Imagine uma nova versão para a Branca de Neve, onde a frágil mocinha é toureira na Espanha da década de 1920. E tudo isso num filme em preto e branco e mudo!!! Só de pensar, dá para arrepiar!!! E foi isso que aconteceu no excelente “Blancanieves”, de Pablo Berger. Um filme lindo de morrer toda a vida! Obra de arte em toda a maravilha e contraste do preto e branco.O filme começa com o grande toureiro, Antonio Villalta (interpretado por Daniel Giménez Cacho) que sofre um acidente na Praça de Touros perante sua esposa grávida, a belíssima Carmen (interpretada por Inma Cuesta) e sua sogra Doña Concha (interpretada por Angela Molina). Villalta fica tetraplégico e Carmen morre no parto. A filha, Carmencita, passa a ser criada pela avó, enquanto que o pai fica sob os cuidados da perversa enfermeira Encarna (interpretada por Maribel Verdú).
A avó de Carmencita morre numa dança espanhola e Carmencita irá para a casa do pai e será severamente tripudiada por Encarna, que será a madrasta e fará muitas maldades, como servir o galo de estimação de Carmencita no jantar e proibir a menina de ver o pai. Mas Carmencita irá se encontrar com o pai às escondidas. Ao descobrir os encontros, Encarna mata também Villalta, atirando-o escada abaixo com cadeira de rodas e tudo. Não satisfeita, Encarna também irá mandar seu amante estrangular e matar Carmencita, já crescida (interpretada por Macarena Garcia). Mas ela será salva por sete anões que têm uma trupe mambembe de toureiros. Com amnésia, Carmencita passa a viver com os anões e viaja com a trupe. Com o tempo, ela vai mostrando seus dotes de toureira que aprendeu com o pai e passa a fazer parte das apresentações do grupo, sendo contratada por um empresário para fazer touradas na Praça de Touros em Sevilha. Mas um dos anões não gosta de Carmencita e troca as placas dos touros para que Carmencita pegue um touro muito perigoso e violento.
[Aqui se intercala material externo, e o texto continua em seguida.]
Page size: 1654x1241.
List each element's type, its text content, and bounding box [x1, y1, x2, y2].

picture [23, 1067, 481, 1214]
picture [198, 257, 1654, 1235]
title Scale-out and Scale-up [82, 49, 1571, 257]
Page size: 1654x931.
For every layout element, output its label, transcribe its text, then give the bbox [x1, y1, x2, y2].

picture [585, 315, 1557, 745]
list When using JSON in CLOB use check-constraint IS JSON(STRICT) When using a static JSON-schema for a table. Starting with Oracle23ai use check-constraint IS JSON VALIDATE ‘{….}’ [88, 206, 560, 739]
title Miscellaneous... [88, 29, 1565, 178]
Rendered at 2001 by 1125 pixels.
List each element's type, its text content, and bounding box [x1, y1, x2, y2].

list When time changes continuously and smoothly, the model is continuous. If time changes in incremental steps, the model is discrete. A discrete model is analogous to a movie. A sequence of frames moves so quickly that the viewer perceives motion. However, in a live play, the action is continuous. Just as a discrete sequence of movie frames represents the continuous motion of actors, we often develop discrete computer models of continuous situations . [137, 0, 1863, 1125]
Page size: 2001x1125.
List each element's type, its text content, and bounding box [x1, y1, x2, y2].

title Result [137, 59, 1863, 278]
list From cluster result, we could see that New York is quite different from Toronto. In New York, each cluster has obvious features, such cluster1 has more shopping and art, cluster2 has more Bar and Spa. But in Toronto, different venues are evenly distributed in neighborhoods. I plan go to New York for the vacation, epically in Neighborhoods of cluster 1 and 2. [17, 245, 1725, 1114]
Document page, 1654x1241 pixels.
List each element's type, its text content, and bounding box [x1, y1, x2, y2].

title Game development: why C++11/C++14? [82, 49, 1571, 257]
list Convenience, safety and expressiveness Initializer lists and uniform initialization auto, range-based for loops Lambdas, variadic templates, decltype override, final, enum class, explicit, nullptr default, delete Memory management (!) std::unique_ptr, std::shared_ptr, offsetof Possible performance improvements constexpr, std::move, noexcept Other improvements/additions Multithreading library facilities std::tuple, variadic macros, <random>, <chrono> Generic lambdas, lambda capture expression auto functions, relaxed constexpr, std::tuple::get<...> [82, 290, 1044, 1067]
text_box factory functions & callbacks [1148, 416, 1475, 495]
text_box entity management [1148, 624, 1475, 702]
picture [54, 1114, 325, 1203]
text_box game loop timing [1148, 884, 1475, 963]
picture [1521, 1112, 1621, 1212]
Carmencita se lembrará de tudo ao encarar o touro e consegue dominá-lo. O mais interessante é que o público pediu para o touro não ser sacrificado, balançando lenços brancos (sinal dos tempos, matar touros em touradas, uma espécie de farra do boi de luxo, é considerado algo politicamente incorreto nos dias de hoje). Carmencita é ovacionada pela plateia aos olhares malignos de Encarna, que a descobriu, pois a moça foi destaque na mesma revista que havia feito um ensaio fotográfico com Encarna, mas a colocou numa posição secundária na revista para que Carmencita tivesse destaque. É na arena que a madrasta oferecerá a maçã envenenada e matará Carmencita. Perseguida pelos anões, Encarna se esconderá no estábulo dos touros e será morta por um deles.
E o príncipe encantado não aparecerá! O cadáver de Branca de Neve se tornará uma atração de parque de diversões, onde as pessoas (homens e mulheres!) a beijarão por dez centavos para ver se ela acordará ou não. Em alguns casos, o cadáver é devidamente “levantado” para caracterizar um suposto milagre. O filme termina com o cadáver de Branca de Neve sob os olhos afetuosos de um dos anões que se apaixonou por ela e cuida de seu corpo, passando o batom após a romaria de beijos e penteando carinhosamente seus cabelos.A história não poderia terminar de forma melhor, sem happy end, de forma extremamente melancólica, o que destoa fortemente da vigorosa e dançante cultura espanhola, que permeia todo o filme de forma extraordinária. O preto e branco realça os contrastes da imagem e torna os closes e olhares muito expressivos e fortes, dando uma sublime plasticidade à fotografia, plasticidade essa ressaltada pelos lindos cenários e figurinos, onde os contrastes de claro e escuro lembram os melhores filmes expressionistas alemães.
A linguagem do cinema mudo também é de se deliciar. Vemos toda a maldade de Encarna na materialidade das imagens, sem a necessidade de um intertítulo sequer. As interpretações de alguns figurantes são antinaturais, contrastando com as interpretações mais elegantes e contidas dos protagonistas, à exceção de Encarna, que volta e meia, exagera para mostrar toda a sua perniciosidade e futilidade.
Assim, essa nova versão de “Branca de Neve” à espanhola é uma grata surpresa, num filme bem ao estilo de “O Artista”, que tanto sucesso fez há alguns anos.